A l'insu de tous, Rose Rivière est étranglée au milieu de la foule, rassemblée sur la place de la ville de M. pour assister, sous la pluie, au spectacle de Noël. Seul indice : les deux mains noires qui enserrent le cou de la jeune femme, sur l'un des clichés d'ensemble pris par le journaliste qui couvrait la manifestation. Il n'en faut pas plus pour faire inculper l'unique homme à la peau noire résidant à M. Persuadée de son innocence, son avocate commise d'office mène l'enquête.
Quel plaisir de retrouver le ton et la manière de La police des fleurs, des arbres et de la forêt, dans un tout aussi impeccable numéro d'écrivain-illusionniste. Nous voici donc à nouveau dans la tête d'un enquêteur, en l'occurrence une enquêtrice, pleine de l'assurance enthousiaste et optimiste de la jeunesse, et bien déterminée à conclure une investigation il faut le dire menée avec brio. Sauf qu'encore une fois, aussi brillant soit-il, aucun raisonnement ne tient sans les bonnes données d'entrée. De fausses pistes en multiples péripéties, le récit cueillera tout le monde par la surprise de son twist final, pour la plus grande joie du lecteur et aux pires dépens de la narratrice et de son client.

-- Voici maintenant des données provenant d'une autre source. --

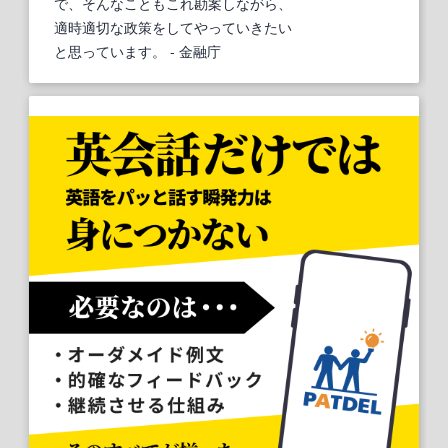
で、そんなこともこれ勘案しながら、
適時適切な政策をしてやっていきたい
と思っています。
- 金融庁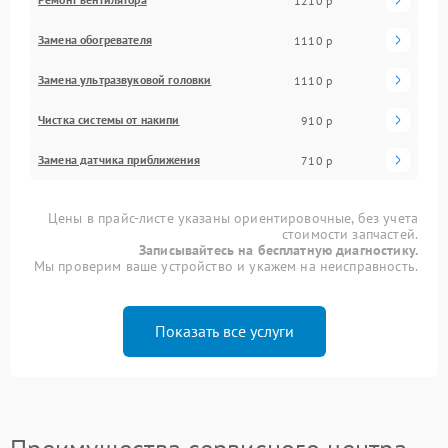
1210 р
Замена обогревателя
1110 р
Замена ультразвуковой головки
1110 р
Чистка системы от накипи
910 р
Замена датчика приближения
710 р
Цены в прайс-листе указаны ориентировочные, без учета
стоимости запчастей.
Записывайтесь на бесплатную диагностику.
Мы проверим ваше устройство и укажем на неисправность.
Показать все услуги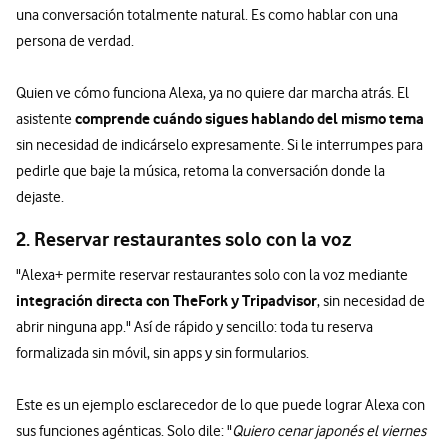
una conversación totalmente natural. Es como hablar con una
persona de verdad.
Quien ve cómo funciona Alexa, ya no quiere dar marcha atrás. El
comprende cuándo sigues hablando del mismo tema
asistente
sin necesidad de indicárselo expresamente. Si le interrumpes para
pedirle que baje la música, retoma la conversación donde la
dejaste.
2. Reservar restaurantes solo con la voz
"Alexa+ permite reservar restaurantes solo con la voz mediante
integración directa con TheFork y Tripadvisor
, sin necesidad de
abrir ninguna app." Así de rápido y sencillo: toda tu reserva
formalizada sin móvil, sin apps y sin formularios.
Este es un ejemplo esclarecedor de lo que puede lograr Alexa con
sus funciones agénticas. Solo dile: "
Quiero cenar japonés el viernes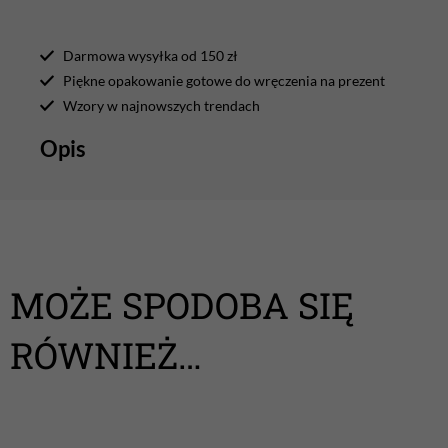
Darmowa wysyłka od 150 zł
Piękne opakowanie gotowe do wręczenia na prezent
Wzory w najnowszych trendach
Opis
MOŻE SPODOBA SIĘ
RÓWNIEŻ…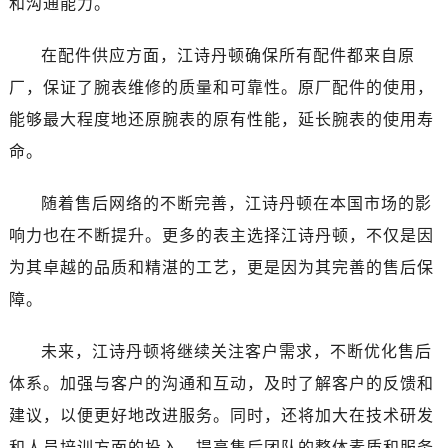
和沟通能力。
新疆维吾尔自治区和田市和田市北京西路江诗丹顿售后服务中心（需提前预约）
新疆维吾尔自治区胡杨河市胡杨河市胡杨路江诗丹顿售后服务中心（需提前预约）
在配件供应方面，江诗丹顿确保所有配件都来自原
新疆维吾尔自治区霍尔果斯市亚欧北路江诗丹顿售后服务中心（需提前预约）
厂，保证了腕表维修的质量和可靠性。原厂配件的使用，
新疆维吾尔自治区喀什市解放北路江诗丹顿售后服务中心（需提前预约）
能够最大程度地还原腕表的原有性能，延长腕表的使用寿
新疆维吾尔自治区可克达拉市幸福路江诗丹顿售后服务中心（需提前预约）
新疆维吾尔自治区克拉玛依市克拉玛依区友谊路江诗丹顿售后服务中心（需提前预约）
命。
新疆维吾尔自治区库车市库车市文化东路江诗丹顿售后服务中心（需提前预约）
随着售后网络的不断完善，江诗丹顿在本国市场的影
新疆维吾尔自治区库尔勒市库尔勒市人民东路江诗丹顿售后服务中心（需提前预约）
新疆维吾尔自治区奎屯市团结西街江诗丹顿售后服务中心（需提前预约）
响力也在不断提升。更多的表主选择江诗丹顿，不仅是因
新疆维吾尔自治区昆玉市昆泉街江诗丹顿售后服务中心（需提前预约）
为其卓越的品质和精湛的工艺，更是因为其完善的售后保
新疆维吾尔自治区沙湾市三道河子镇世纪大道南路江诗丹顿售后服务中心（需提前预约）
障。
新疆维吾尔自治区石河子市北二路江诗丹顿售后服务中心（需提前预约）
新疆维吾尔自治区双河市光明路江诗丹顿售后服务中心（需提前预约）
未来，江诗丹顿将继续关注客户需求，不断优化售后
新疆维吾尔自治区塔城市塔城地区闻琴路江诗丹顿售后服务中心（需提前预约）
体系。加强与客户的沟通和互动，及时了解客户的反馈和
新疆维吾尔自治区铁门关市兴疆路江诗丹顿售后服务中心（需提前预约）
建议，以便更好地改进服务。同时，还将加大在技术研发
新疆维吾尔自治区图木舒克市图木舒克市中兴街江诗丹顿售后服务中心（需提前预约）
和人员培训方面的投入，提高售后团队的整体素质和服务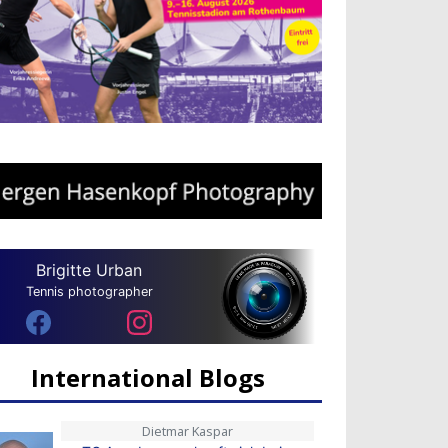
Brigitte Urban
Tennis photographer
International Blogs
Dietmar Kaspar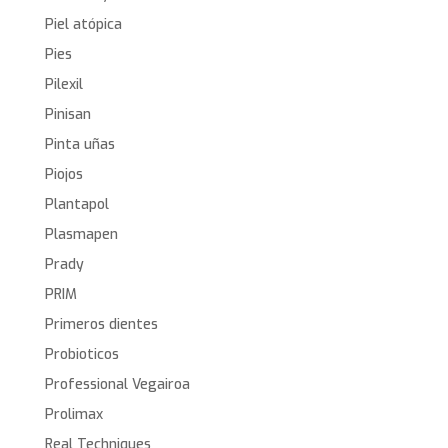
Piel atópica
Pies
Pilexil
Pinisan
Pinta uñas
Piojos
Plantapol
Plasmapen
Prady
PRIM
Primeros dientes
Probioticos
Professional Vegairoa
Prolimax
Real Techniques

Romain Puértolas nous offre un nouveau et très réussi moment de légèreté facétieuse, où il semble prendre autant de plaisir que ses lecteurs à les promener dans un jeu de dupes aux imparables coups de théâtre. En même temps, sous l'irrésistible mascarade, perce une terrible pointe d'amertume : celle de la désillusion d'une narratrice cruellement dessillée quant à la féroce roublardise du destin, qui aura emporté ses victimes avec la plus grande injustice. Il ne faisait pas toujours bon être femme ou avoir la peau noire dans ces années vingt... Coup de coeur.